Pensei, hoje, em tantos povos, alguns que visitamos, que enfrentam barreiras invisíveis, incalculáveis, tentando se entender. Barreiras de raça, de credo, de modos de ver o mundo, de valores e verdades que se chocam —e seguem erguendo muros, travando guerras sem fim. Mas tudo começa no íntimo, no pequeno território de cada um de nós, na dificuldade de enxergar, sentir e respeitar o outro como ser único, com necessidades que se assemelham às nossas e, ainda assim, são tão diferentes.
Quando não validamos o outro, quando ignoramos sua dor ou seu desejo, nenhum relacionamento resiste. É impossível conviver quando não somos vistos, ouvidos, considerados.
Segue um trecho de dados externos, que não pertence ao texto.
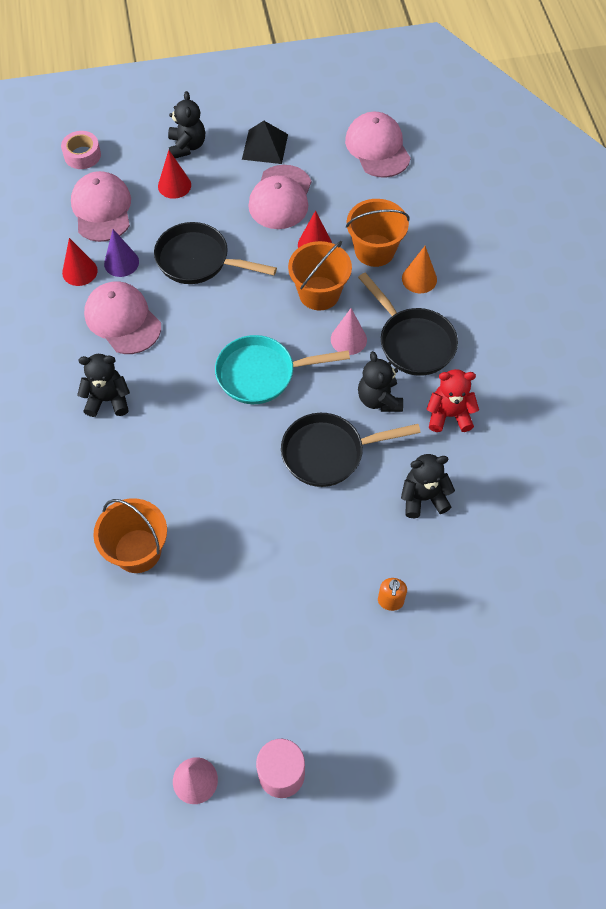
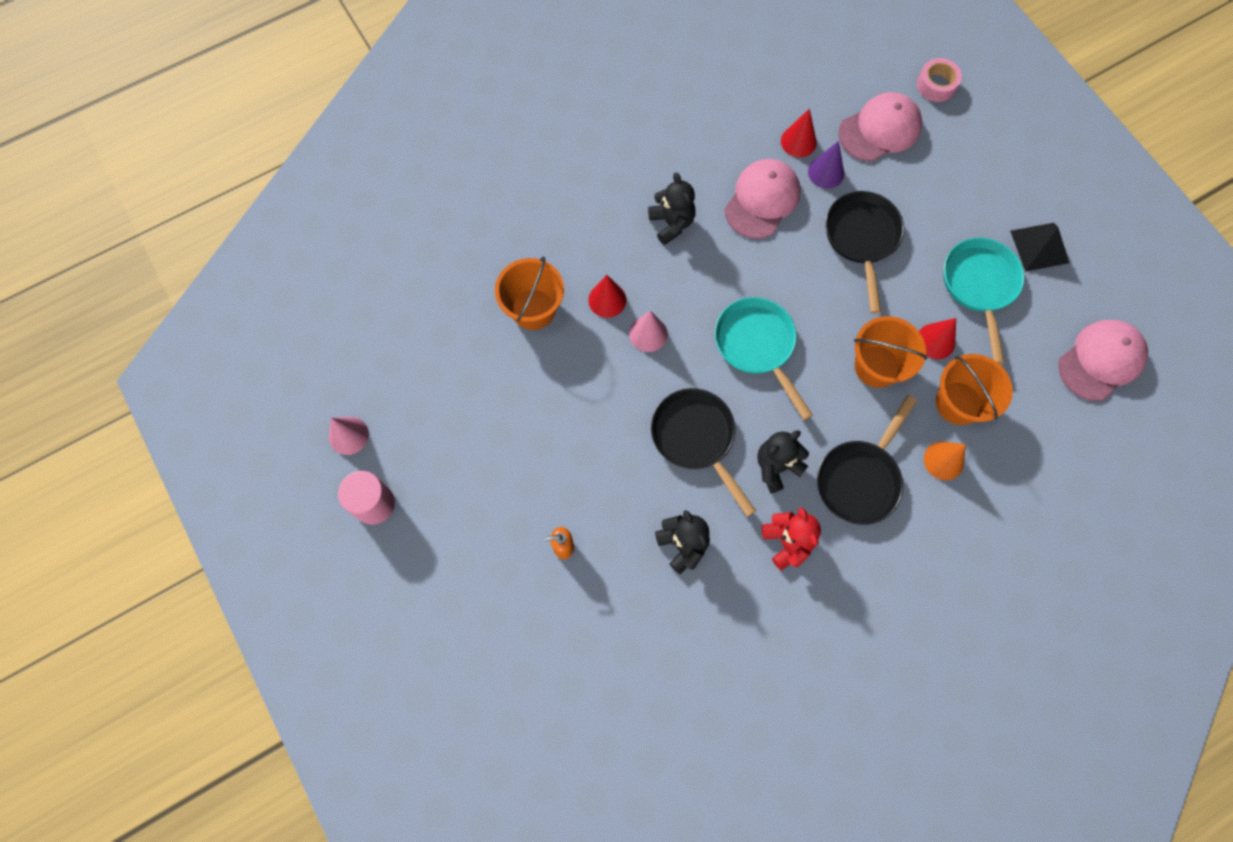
camera: 70 degrees right, 10 degrees up
red cone [158,150,191,199] -> red cone moved to [588,275,626,318]
black teddy bear [168,91,205,158] -> none
pink cap [248,165,311,229] -> turquoise pan [944,238,1025,364]
pink cone [331,308,367,355] -> pink cone moved to [629,310,668,352]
Meus sonhos, meus pensamentos, minhas necessidades, minha verdade…Tudo se resume a mim? Não. Não sou ilha. Preciso de pontes, de braços que alcancem o continente, de um olhar que responda ao meu.
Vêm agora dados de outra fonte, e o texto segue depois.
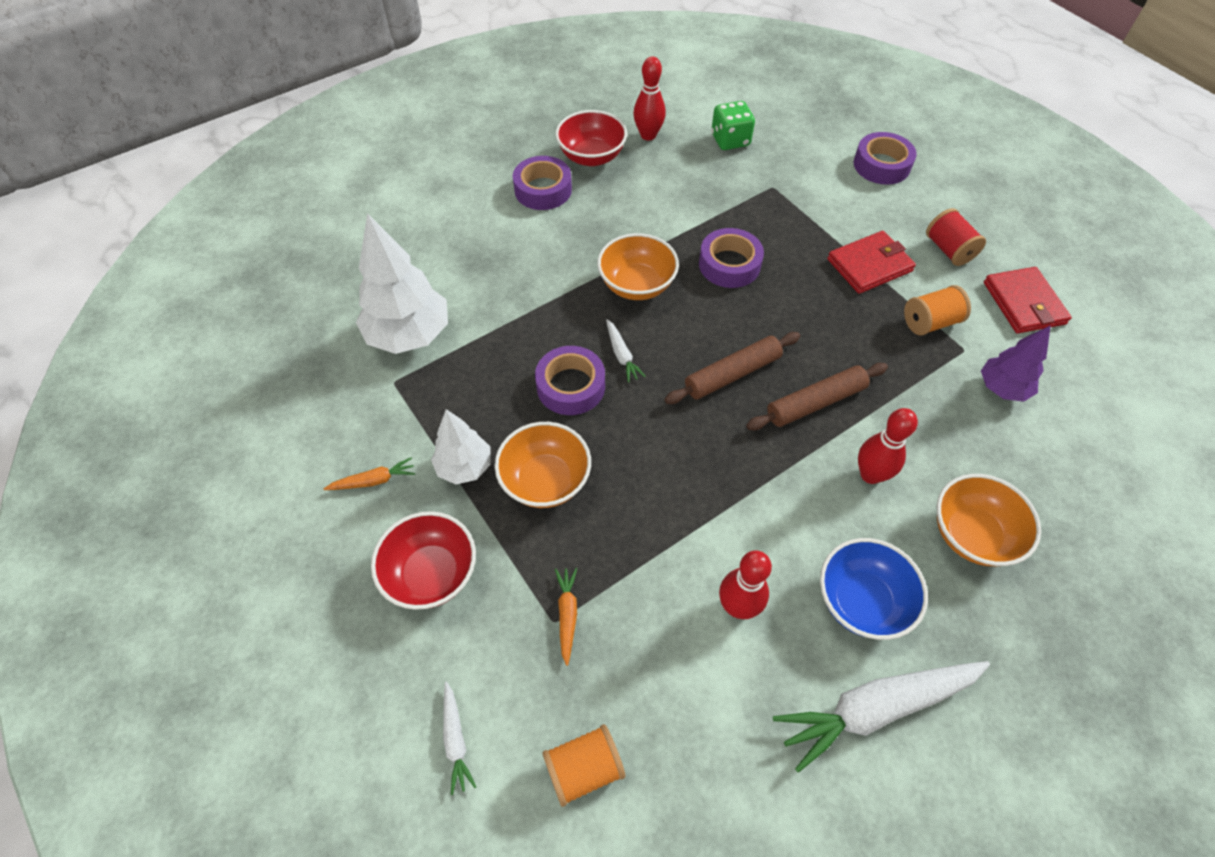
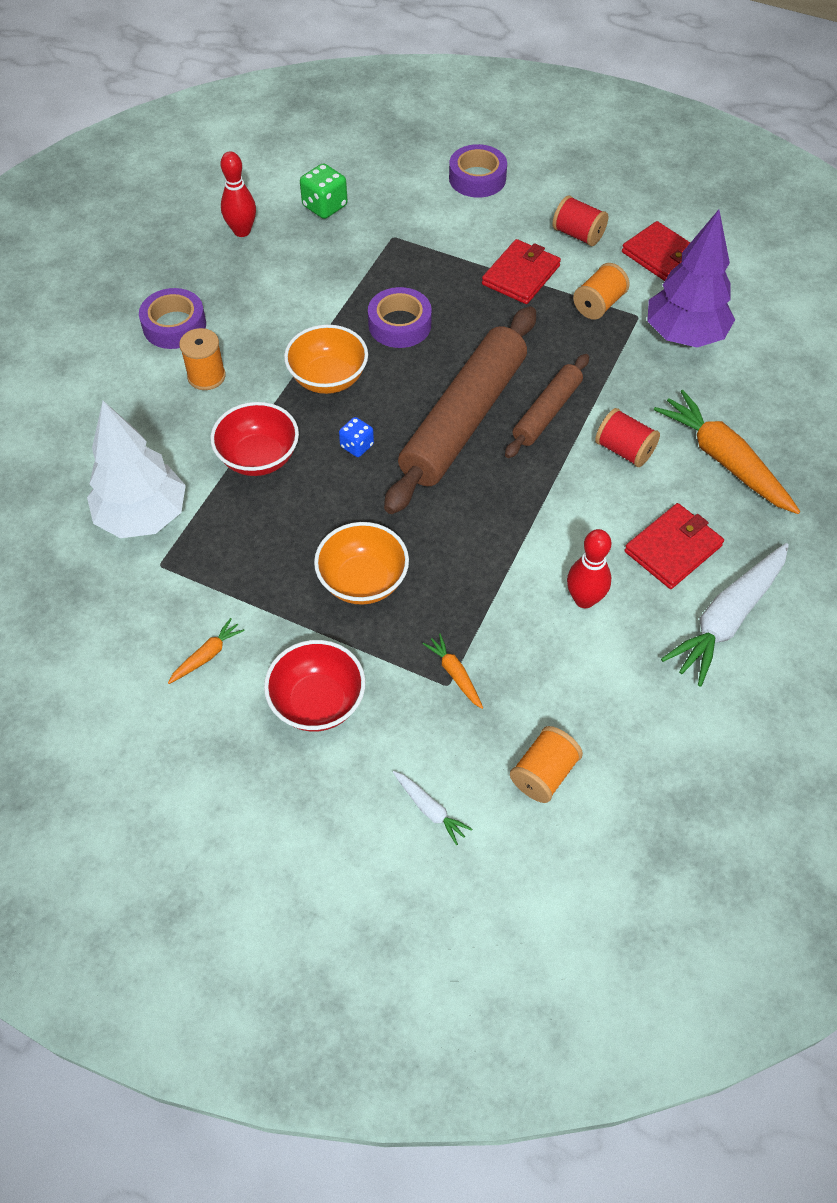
camera: 30 degrees left, 0 degrees up
white tree [431,409,491,484] -> none
purple tape [535,346,605,415] -> none
red bowl [555,110,627,166] -> red bowl moved to [210,402,299,476]
white carrot [606,319,646,383] -> blue dice [339,417,374,457]
brown rolling pin [665,332,800,404] -> brown rolling pin [384,306,536,514], size x1.88
blue bowl [820,538,928,640] -> red wallet [624,503,724,589]
red bowling pin [858,408,918,484] -> red spool [595,408,660,467]
orange bowl [937,474,1041,566] -> orange carrot [654,390,800,514]
purple tree [981,325,1051,402] -> purple tree [647,210,735,347], size x1.69
none -> orange spool [179,328,226,390]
E você? Qual é a sua verdade, a sua necessidade?
Escuto, compreendo —ou simplesmente passo?
As conexões só florescem quando há vontade sincera de entender, e o desejo mútuo
de fazer acontecer.
Conheci em minha viagem, algumas pessoas que marcaram e deixaram uma linda recordação. Uma delas foi a Evelyn, da Guatemala. Maravilhosa! Pura sensibilidade, emoção e capacidade de se doar, de ver e sentir o outro. Pessoas como ela deixam uma sensação boa, de reconhecimento, de pertencimento, de amor em sua concepção maior e mais bonita. Tornam o mundo um lugar melhor. Obrigada querida amiga pela acolhida, carinho e companhia.
Os caminhos do entendimento!
É fraco ceder, tentar, relevar, buscar soluções?
Talvez, aos olhos do outro, pareça fraqueza.
Mas, na verdade, é uma busca de paz interior
— o desejo de encontrar respostas, de acalmar o coração e,
enfim, compreender o que antes não tinha explicação.
Quão difíceis e tortuosos são os caminhos do entendimento!
Quão complexos são os indivíduos e seus sentimentos!
É preciso, às vezes, sair de si, olhar com outros olhos,
para — quem sabe — começar a entender.
E quando finalmente compreendemos, ainda que em parte,
algo se aquieta por dentro. A alma respira, o coração se faz leve
— e a vida segue, menos dura, mais humana.